# Ratties in Kansas City need help



## Mabell7398 (Feb 11, 2015)

I am in an abusive relationship and need to Rehome my girls before I can leave. He is not someone who will take care of any of our animals and I need to get the girls to a safe place to live out their days.I have three female rats, who were once to be snake food. They will be two right before Mother's Day this year. And it would make their mom very happy to know they will be ok. Thanks


----------



## lovethoseratties (Sep 10, 2015)

Oh my heart goes out to you!! I so wish I could take them, I'm also in Kansas City. I hope you and your ratties both get into loving homes!


----------



## Mabell7398 (Feb 11, 2015)

Hello.

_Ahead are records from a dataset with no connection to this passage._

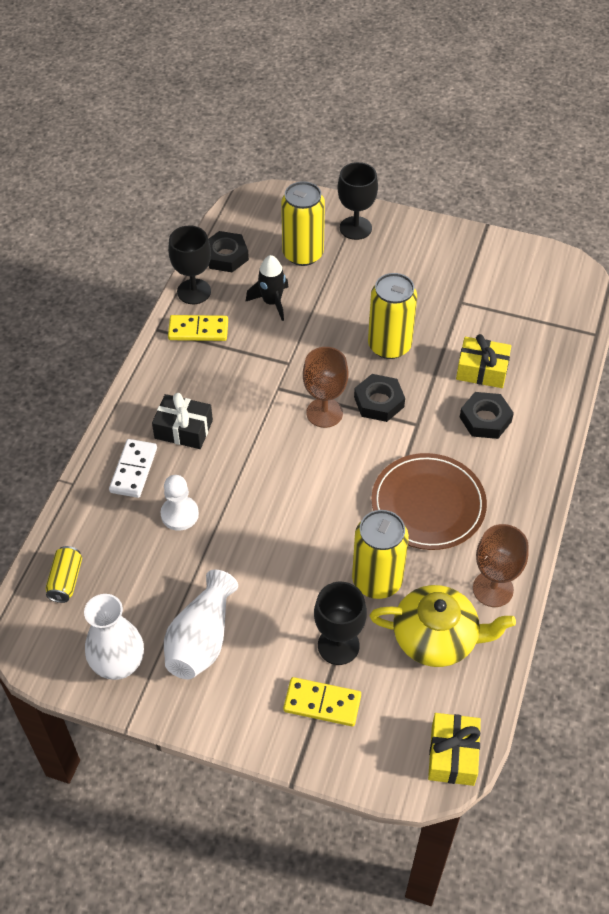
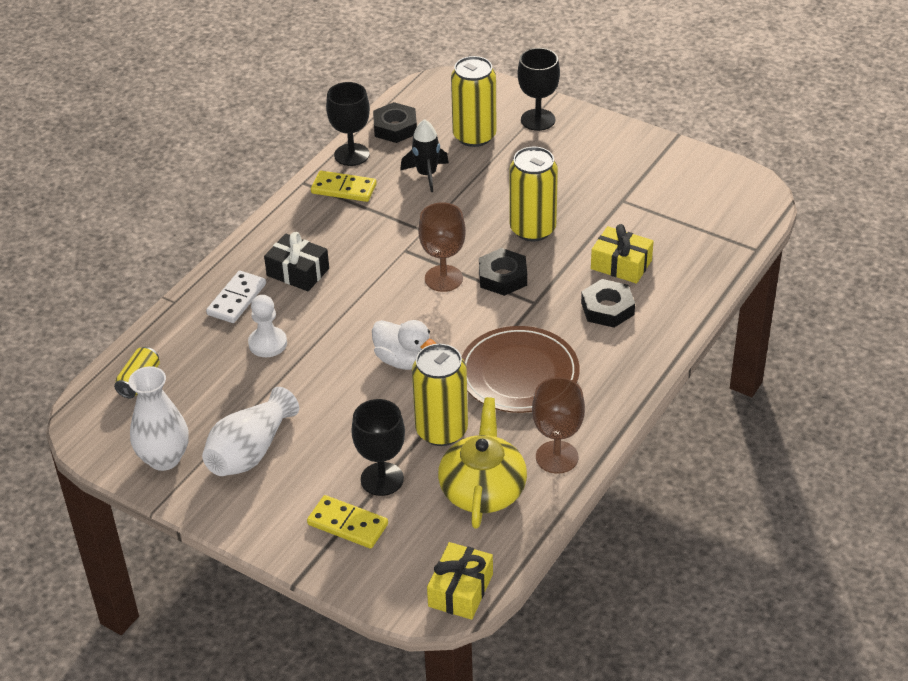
camera: 15 degrees right, 10 degrees down
(316, 509) = (403, 360): none -> white duck
(436, 638) = (483, 489): yellow teapot -> yellow teapot turned 105 degrees counterclockwise

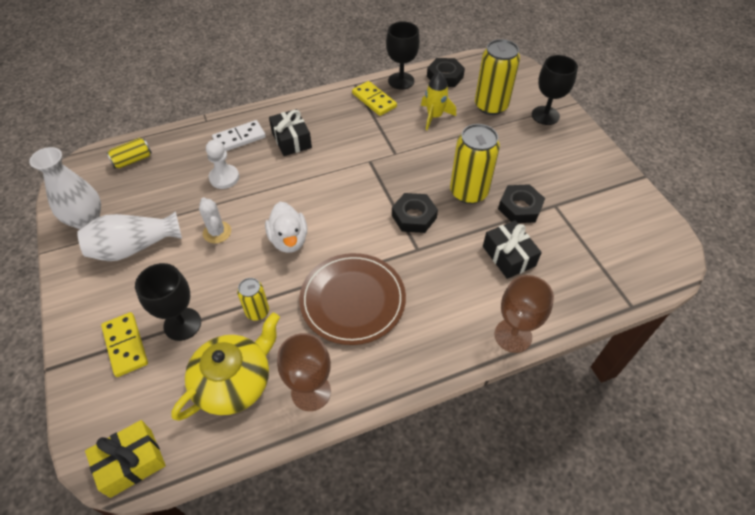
camera: 35 degrees right, 10 degrees up
(322, 393) = (217, 232): none -> white cactus
(426, 174) = (434, 116): black rocket -> yellow rocket
(441, 430) = (257, 311): yellow can -> yellow can, size x0.54
(443, 278) = (374, 195): brown goblet -> brown goblet (513, 335)
(607, 308) = (466, 286): black nut -> black nut (520, 207)
(621, 264) = (508, 256): yellow gift -> black gift

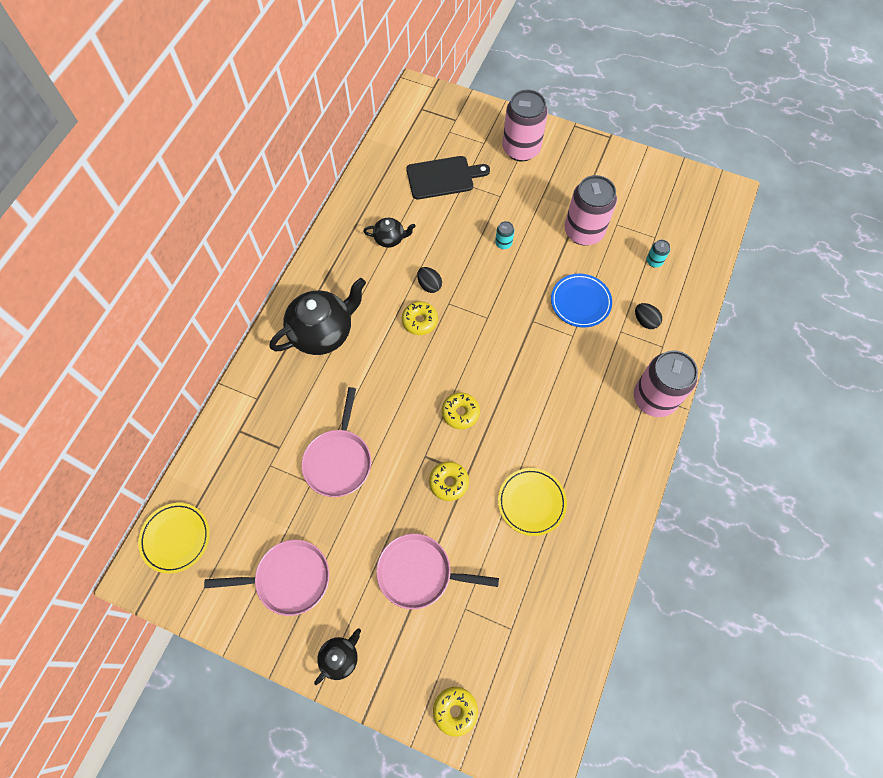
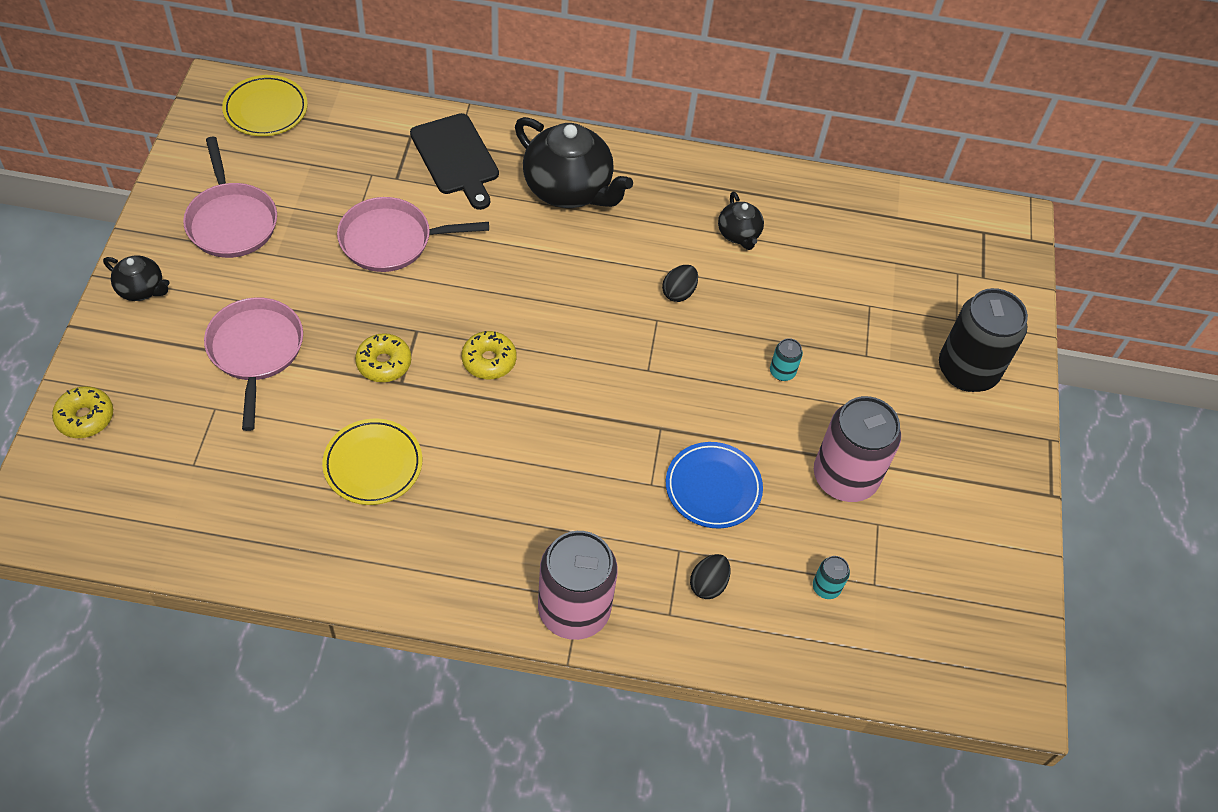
camera: 70 degrees right, 10 degrees down
(420, 321) = (617, 291): yellow donut -> none
(443, 177) = (869, 279): black cutting board -> black cutting board (456, 158)
(521, 149) = (967, 370): pink can -> black can

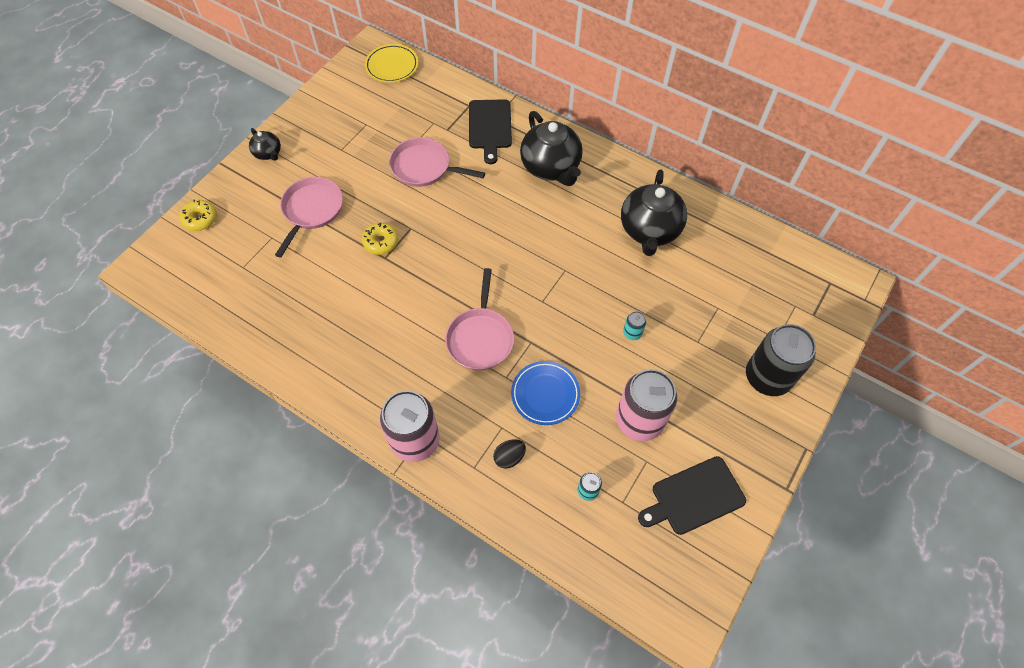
camera: 30 degrees right, 5 degrees up
(231, 221) = (338, 128): pink pan -> pink pan (480, 338)
(373, 464) = (342, 303): yellow plate -> none
(489, 360) = (444, 261): yellow donut -> none
(678, 292) = (588, 256): black egg -> none
(739, 234) = (649, 230): black teapot -> black teapot, size x1.99
(954, 545) = (694, 497): none -> black cutting board

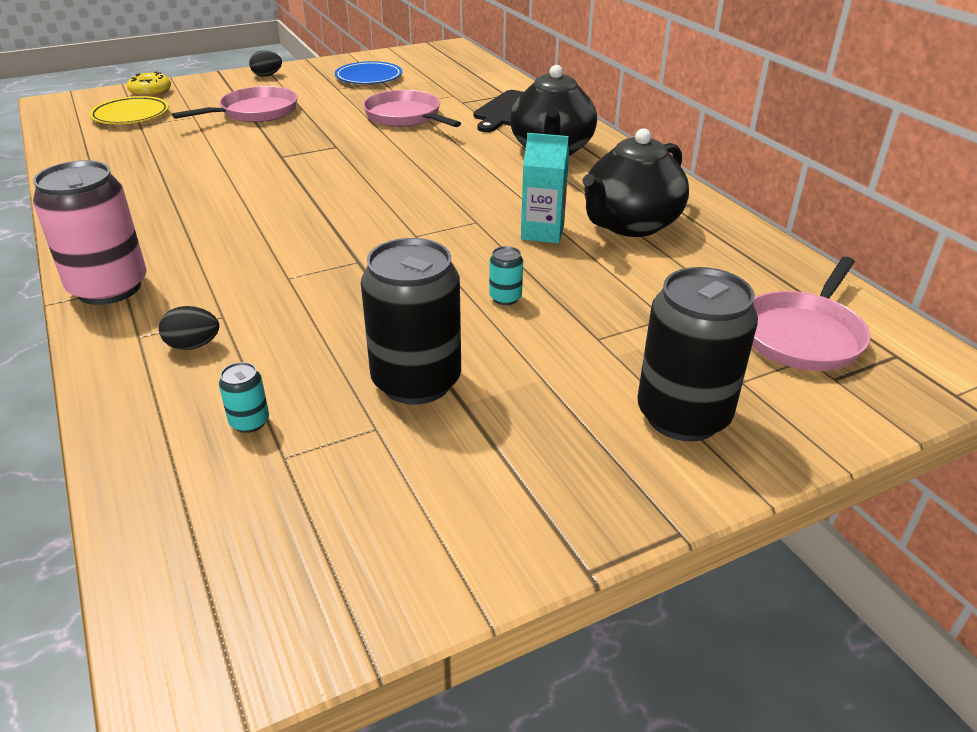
camera: 30 degrees right, 25 degrees down
(268, 153) = (267, 75): black teapot -> black egg
(381, 242) = (292, 146): yellow donut -> none
(392, 66) = (455, 59): yellow plate -> yellow plate (131, 115)
(480, 338) = (301, 238): pink pan -> pink pan (802, 335)
(545, 394) = (317, 309): blue plate -> blue plate (369, 77)
(608, 262) = (542, 232): none -> turquoise carton
(639, 420) = (416, 381): pink can -> black can
(694, 497) = (404, 503): black cutting board -> none

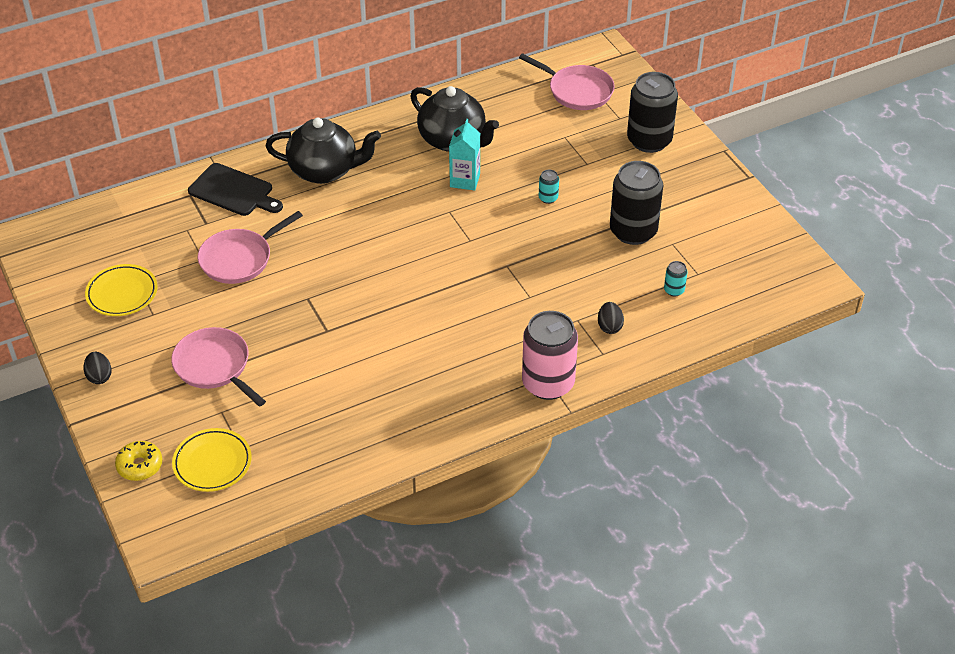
camera: 90 degrees left, 10 degrees up
(369, 77) = (122, 293): blue plate -> yellow plate

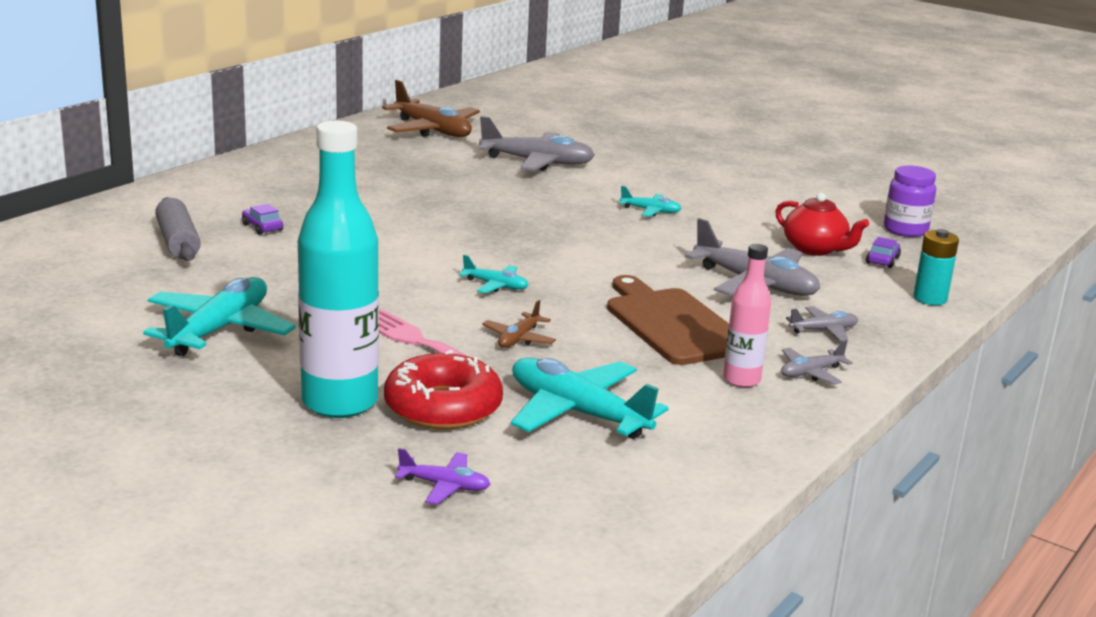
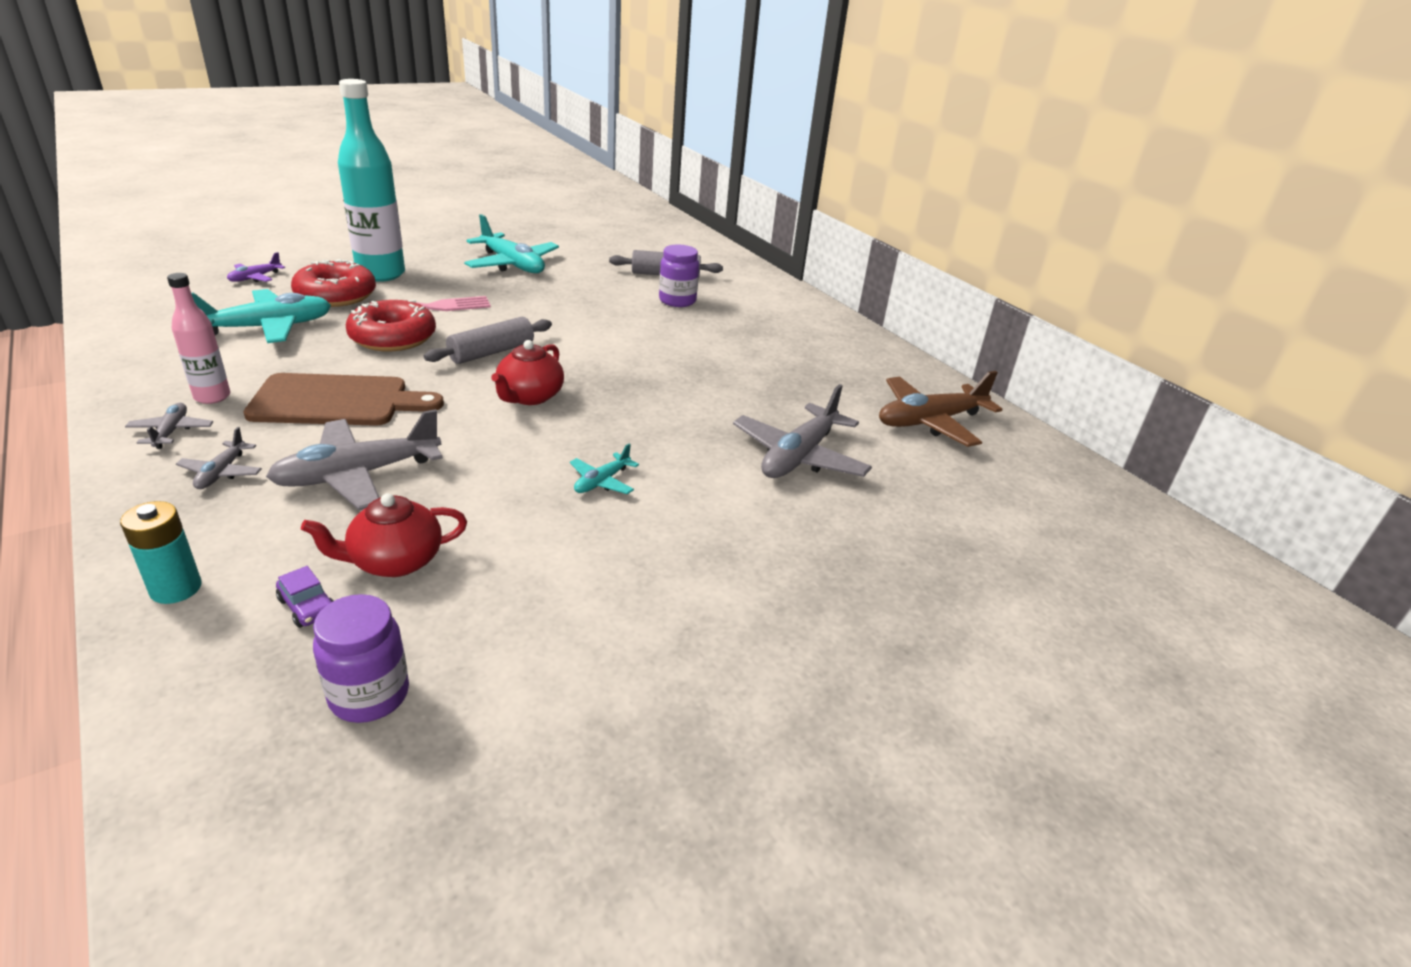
camera: 110 degrees right, 10 degrees up
(262, 227) = (677, 301): purple car -> purple jar
(495, 285) = (491, 352): turquoise plane -> grey rolling pin
(519, 339) = (393, 337): brown plane -> red donut
(562, 253) = (529, 397): none -> red teapot

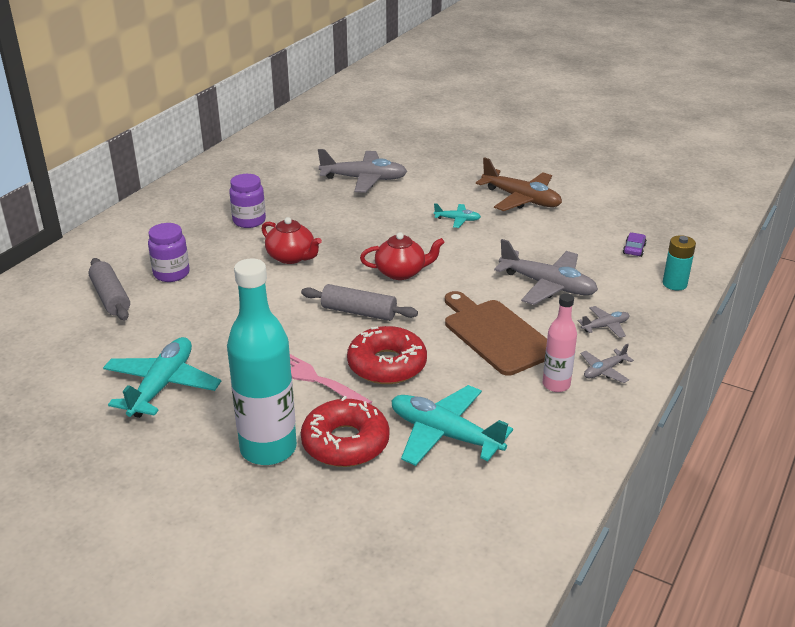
camera: 115 degrees left, 0 degrees up
(255, 278) = (363, 523): purple plane -> none
(369, 695) = (644, 216): purple jar -> purple jar (249, 221)
(394, 561) = (584, 244): red teapot -> red teapot (291, 257)
(930, 421) = (279, 155): brown plane -> brown plane (521, 199)

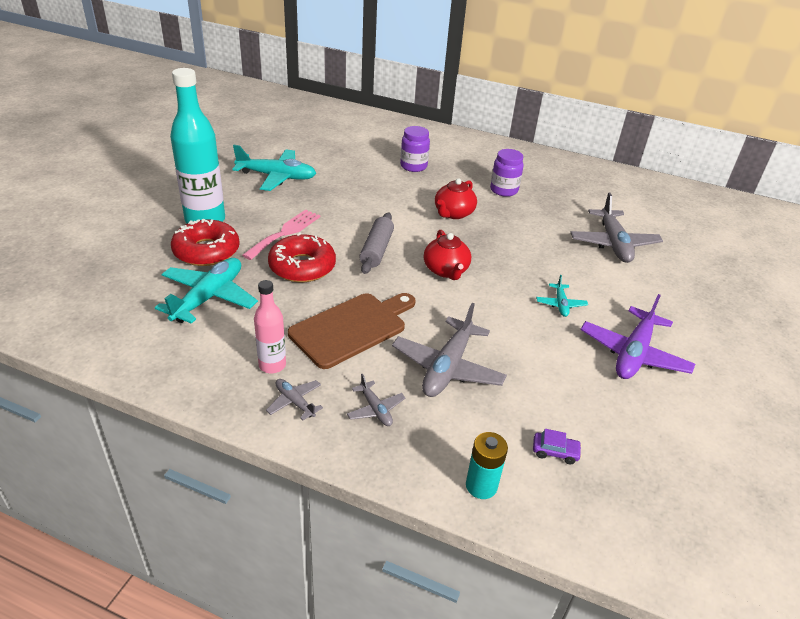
camera: 80 degrees right, 5 degrees up
(110, 297) = (377, 149): grey rolling pin -> none
(521, 199) = (633, 354): brown plane -> purple plane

I need to bump this thread. One of my abusers kids has started hurting the animals in my house. No domestic abuse shelter will take me and my rats. I will have to surrender them to an animal shelter. Please someone help my three girls.


----------



## Mabell7398 (Feb 11, 2015)

Lovethoseratties:Thanks for your concern. If you know anyone else who might be willing to take them please put them in touch.


----------



## jlhummel (Oct 23, 2014)

How far are you from whitchita? Maybe if you call this group they could help you find homes for them. http://www.waalrescue.org


----------



## Verucasdad (Aug 31, 2015)

This is Michael in Topeka. I sent you a private message and I want to try and help you. I do have some safety concerns for myself and want to know the risks involved.


----------



## Verucasdad (Aug 31, 2015)

Wayside Waifs takes small animals. 3901 Martha Truman Road,
Kansas City, MO 64137
816-761-8151


----------



## Yummy (Jan 18, 2015)

If I were in KC instead of a few hours away I'd help out. Best of luck!


----------